▸ **CONSIGNE**: Selon l'extrait sur le traité transatlantique, quelle part de l'économie mondiale l'accord régirait-il s'il était adopté ?

▸ **EXTRAIT SOURCE**:
La nouveauté que pourrait introduire le traité transatlantique est la possibilité, pour les sociétés multinationales, de poursuivre, en leur nom propre, un pays dont la réglementation aurait un effet restrictif sur leur déploiement commercial. Une cour spéciale pourrait condamner un État à de lourdes réparations dès lors que sa législation limiterait les « profits espérés » par la société. Dans de telles conditions, la souveraineté des États serait totalement remise en cause. Cela signifierait que, à tous les échelons démocratiques, seules les politiques répondant aux intérêts des grands groupes industriels et financiers seraient applicables. Les entreprises pourraient ainsi faire appel de décisions concernant les politiques de santé, la protection de l’environnement, la régulation des marchés financiers… Dans un tel contexte, où les parlements seraient dépossédés de leurs prérogatives et les citoyens totalement privés de recours, pourrait-on encore se référer à la démocratie ? Madame la ministre, pouvez-vous nous assurer que la France s’opposera à la mise en place de ce type de mécanisme de règlement des différends ? Il est impensable que les États puissent perdre ainsi leur droit à réguler !
Vous le savez, madame la ministre, mes chers collègues, cet accord transatlantique soulève de très nombreuses questions et craintes au sein du groupe communiste, républicain et citoyen. Je constate qu’un certain nombre de ces craintes sont largement partagées dans cette enceinte.
Nous pourrions aborder d’autres points tout aussi sensibles concernant l’agriculture, la pêche, l’environnement, la protection des données, etc., mais, faute de temps, je me bornerai à poser une question : quels moyens humains, institutionnels et financiers l’Union européenne consacre-t-elle à ces négociations ? Nous savons que, du côté américain, un nombre considérable de consultants sont dépêchés pour suivre l’évolution des négociations et que les lobbyistes s’affairent pour exercer d’énormes pressions. Qu’en est-il du côté européen ?
Un tel accord présente également de très lourds dangers pour l’équilibre du commerce international, notamment pour les pays du Sud, car il régira, s’il est adopté, environ 50 % de l’économie mondiale.
Pour conclure, je dirai qu’une coopération solidaire des peuples est un idéal à atteindre. Malheureusement, les éléments dont nous disposons actuellement n’indiquent pas que nous allions dans ce sens, l’humain venant au contraire bien après les intérêts financiers et économiques.

▸ **DONNÉES FOURNIES**:
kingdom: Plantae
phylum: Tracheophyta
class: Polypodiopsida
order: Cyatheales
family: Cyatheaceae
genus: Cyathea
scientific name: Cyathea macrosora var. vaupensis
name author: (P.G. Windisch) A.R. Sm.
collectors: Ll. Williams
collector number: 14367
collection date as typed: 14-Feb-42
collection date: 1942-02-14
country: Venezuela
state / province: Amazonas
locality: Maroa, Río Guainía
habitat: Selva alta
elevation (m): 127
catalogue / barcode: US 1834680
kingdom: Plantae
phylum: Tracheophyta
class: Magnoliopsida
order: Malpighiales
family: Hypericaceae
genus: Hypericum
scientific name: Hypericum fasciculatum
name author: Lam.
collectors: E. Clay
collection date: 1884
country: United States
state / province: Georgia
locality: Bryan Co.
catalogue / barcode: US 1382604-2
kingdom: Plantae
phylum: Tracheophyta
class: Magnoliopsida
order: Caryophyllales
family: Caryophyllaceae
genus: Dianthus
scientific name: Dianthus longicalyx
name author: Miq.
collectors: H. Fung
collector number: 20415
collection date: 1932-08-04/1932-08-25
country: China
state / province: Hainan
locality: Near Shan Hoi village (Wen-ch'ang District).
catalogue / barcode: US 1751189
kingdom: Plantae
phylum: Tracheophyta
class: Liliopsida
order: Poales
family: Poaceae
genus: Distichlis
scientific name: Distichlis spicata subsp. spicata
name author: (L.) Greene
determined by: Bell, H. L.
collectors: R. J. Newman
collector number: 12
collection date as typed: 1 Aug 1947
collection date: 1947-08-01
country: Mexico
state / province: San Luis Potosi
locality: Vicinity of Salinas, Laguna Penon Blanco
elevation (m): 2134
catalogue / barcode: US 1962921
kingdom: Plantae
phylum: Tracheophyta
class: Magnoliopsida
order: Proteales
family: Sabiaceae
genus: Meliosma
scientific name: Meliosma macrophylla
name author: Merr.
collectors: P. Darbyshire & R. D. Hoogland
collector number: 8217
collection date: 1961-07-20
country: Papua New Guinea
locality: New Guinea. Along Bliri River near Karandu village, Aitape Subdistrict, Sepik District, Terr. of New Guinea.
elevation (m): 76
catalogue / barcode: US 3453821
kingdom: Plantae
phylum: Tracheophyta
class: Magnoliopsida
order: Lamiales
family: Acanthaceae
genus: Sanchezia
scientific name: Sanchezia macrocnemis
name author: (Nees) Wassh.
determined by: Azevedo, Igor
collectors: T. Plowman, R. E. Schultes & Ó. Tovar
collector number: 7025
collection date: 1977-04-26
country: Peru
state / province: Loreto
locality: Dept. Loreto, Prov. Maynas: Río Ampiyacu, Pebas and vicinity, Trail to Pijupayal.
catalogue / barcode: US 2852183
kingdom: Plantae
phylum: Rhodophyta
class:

▸ **RÉPONSE ATTENDUE**: Environ 50 % de l'économie mondiale.